WASHINGTON -- Competition in the southern Florida transportation arena seems to be keeping already steep apparel shipping costs in the Caribbean in check, although there is some concern prices could edge up, according to industry officials.

"You can get a box from Hong Kong to L.A. cheaper than a box from Honduras to Miami," said Robert Rowan, corporate traffic manager, Wrangler Inc., a VF Corp. division. Wrangler has one factory in Costa Rica and two in Honduras where apparel is assembled from U.S.-made-and-cut textiles.

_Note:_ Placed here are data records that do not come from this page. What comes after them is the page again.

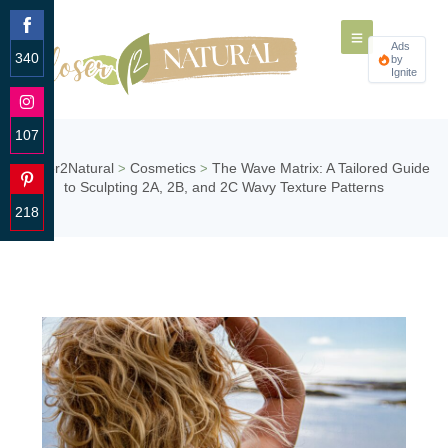
Ads
340
by
Ignite
Share
on
Facebook
107
Share
Closer2Natural
Cosmetics
The Wave Matrix: A Tailored Guide
>
>
on
to Sculpting 2A, 2B, and 2C Wavy Texture Patterns
Instagram
218
Share
on
Pinterest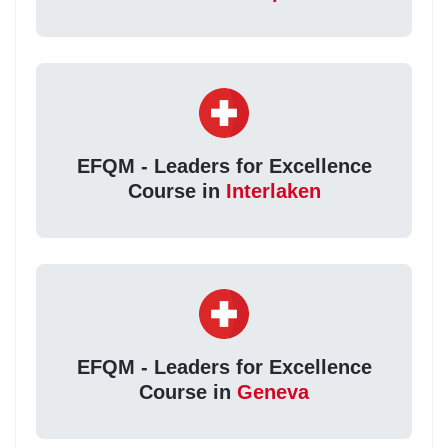
EFQM - Leaders for Excellence
Course in
Interlaken
EFQM - Leaders for Excellence
Course in
Geneva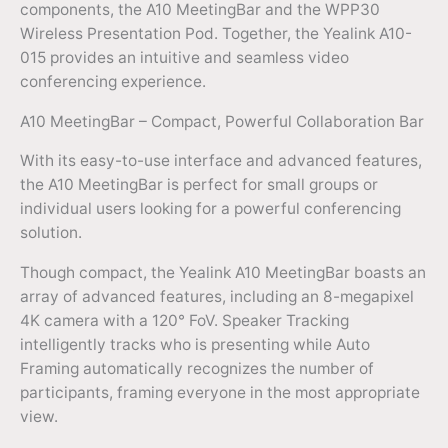
components, the A10 MeetingBar and the WPP30
Wireless Presentation Pod. Together, the Yealink A10-
015 provides an intuitive and seamless video
conferencing experience.
A10 MeetingBar – Compact, Powerful Collaboration Bar
With its easy-to-use interface and advanced features,
the A10 MeetingBar is perfect for small groups or
individual users looking for a powerful conferencing
solution.
Though compact, the Yealink A10 MeetingBar boasts an
array of advanced features, including an 8-megapixel
4K camera with a 120° FoV. Speaker Tracking
intelligently tracks who is presenting while Auto
Framing automatically recognizes the number of
participants, framing everyone in the most appropriate
view.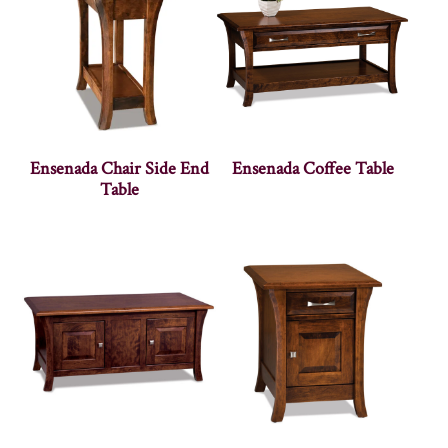
Ensenada Chair Side End
Ensenada Coffee Table
Table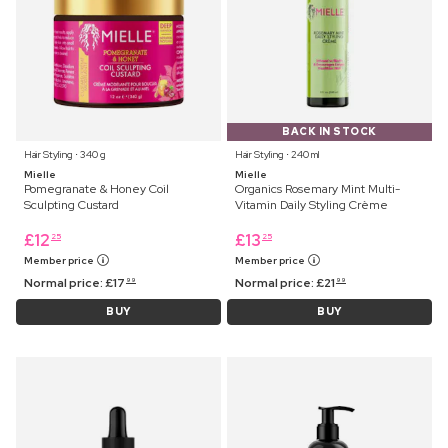
BACK IN STOCK
Hair Styling ⋅ 340 g
Hair Styling ⋅ 240 ml
Mielle
Mielle
Pomegranate & Honey Coil
Organics Rosemary Mint Multi-
Sculpting Custard
Vitamin Daily Styling Crème
£
12
£
13
25
25
Member price
Member price
Normal price:
£
17
Normal price:
£
21
99
99
BUY
BUY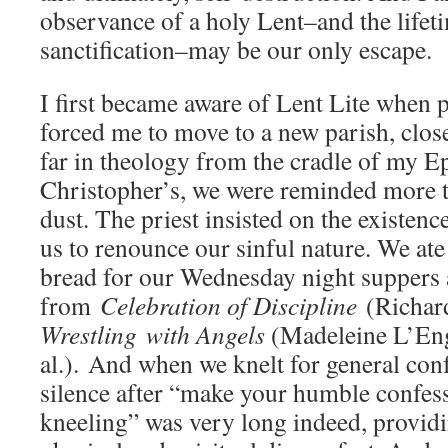
observance of a holy Lent–and the lifet
sanctification–may be our only escape.
I first became aware of Lent Lite when 
forced me to move to a new parish, close 
far in theology from the cradle of my Epi
Christopher’s, we were reminded more t
dust. The priest insisted on the existenc
us to renounce our sinful nature. We at
bread for our Wednesday night suppers 
from
Celebration of Discipline
(Richard
Wrestling
with Angels
(Madeleine L’Eng
al.). And when we knelt for general conf
silence after “make your humble confes
kneeling” was very long indeed, provid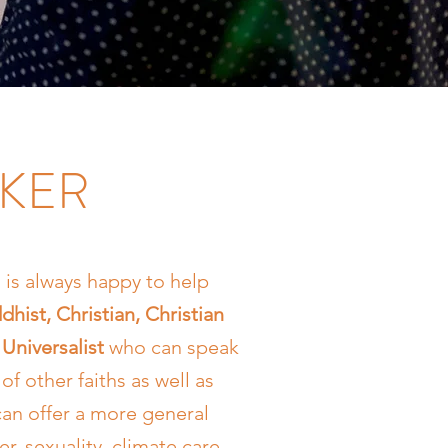
AKER
is always happy to help
dhist, Christian, Christian
Universalist
who can speak
of other faiths as well as
can offer a more general
r, sexuality, climate care,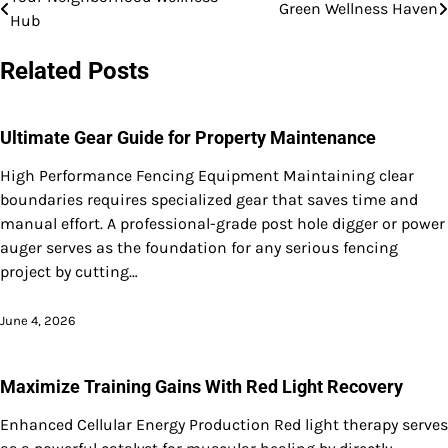
Post
Green Wellness Haven
Hub
navigation
Related Posts
Ultimate Gear Guide for Property Maintenance
High Performance Fencing Equipment Maintaining clear
boundaries requires specialized gear that saves time and
manual effort. A professional-grade post hole digger or power
auger serves as the foundation for any serious fencing
project by cutting…
June 4, 2026
Maximize Training Gains With Red Light Recovery
Enhanced Cellular Energy Production Red light therapy serves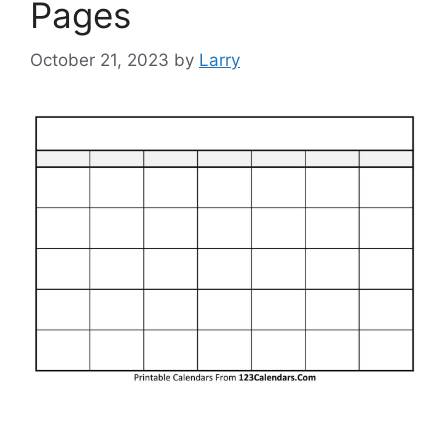
Pages
October 21, 2023
by
Larry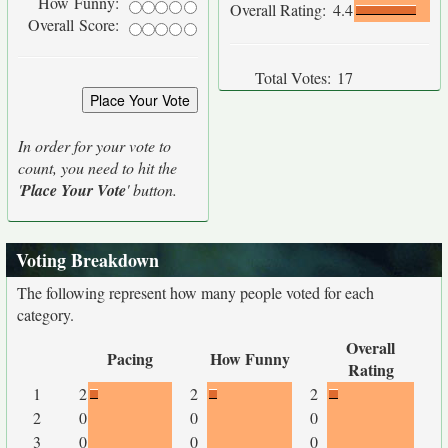
How Funny:
Overall Rating:
4.4
Overall Score:
Total Votes:
17
In order for your vote to
count, you need to hit the
'
Place Your Vote
' button.
Voting Breakdown
The following represent how many people voted for each
category.
Overall
Pacing
How Funny
Rating
1
2
2
2
2
0
0
0
3
0
0
0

But Rowan and others in the industry note that this imbalance isn't likely to reverse, since the economies of scale seen in the Far East aren't present in the Caribbean, where, for example, small ships a tenth the size of the trans-Pacific fleet are the rule in the harbors of the Caribbean.

Added costs are already appearing on the horizon, but how widespread they will be remains to be seen.

To combat costs due to increased theft at the Guatemala port, the carriers will begin levying a $200-per-container charge, while in Honduras $300 surcharge has been scheduled for costs arising from port congestion. Both surcharges are scheduled to go into effect Jan. 1, 1995. These charges are being instituted by the Latin America Steamship Association, a group of ocean carriers, known as a conference. When shipper groups are defined as a conference, they have antitrust exemption to set rates.

LASA, formed in March, represents the principal ocean carriers sailing from southern Florida's three ports.

"The conference does have an effect on rates. There's no doubt about it," said Thomas G. Travis, of Sandler, Travis & Rosenberg, a Miami attorney specializing in apparel assembly trade.

For future leverage against the conference, some apparel concerns are considering forming their own association to flex their bulk-purchasing power, Travis said.

Apparel shippers, too, can turn to non-conference carriers in search of lower rates, he pointed out.

Nevertheless, officials in the apparel shipping industry claim the base rate, for both conference and independent carriers, for most Caribbean Basin ports remains competitive. They quote a $2,000-per-40-foot-container price as the average one-way fee. What's keeping prices stable in recent years is the increase in volume and competition among ocean, as well as air, carriers, they say.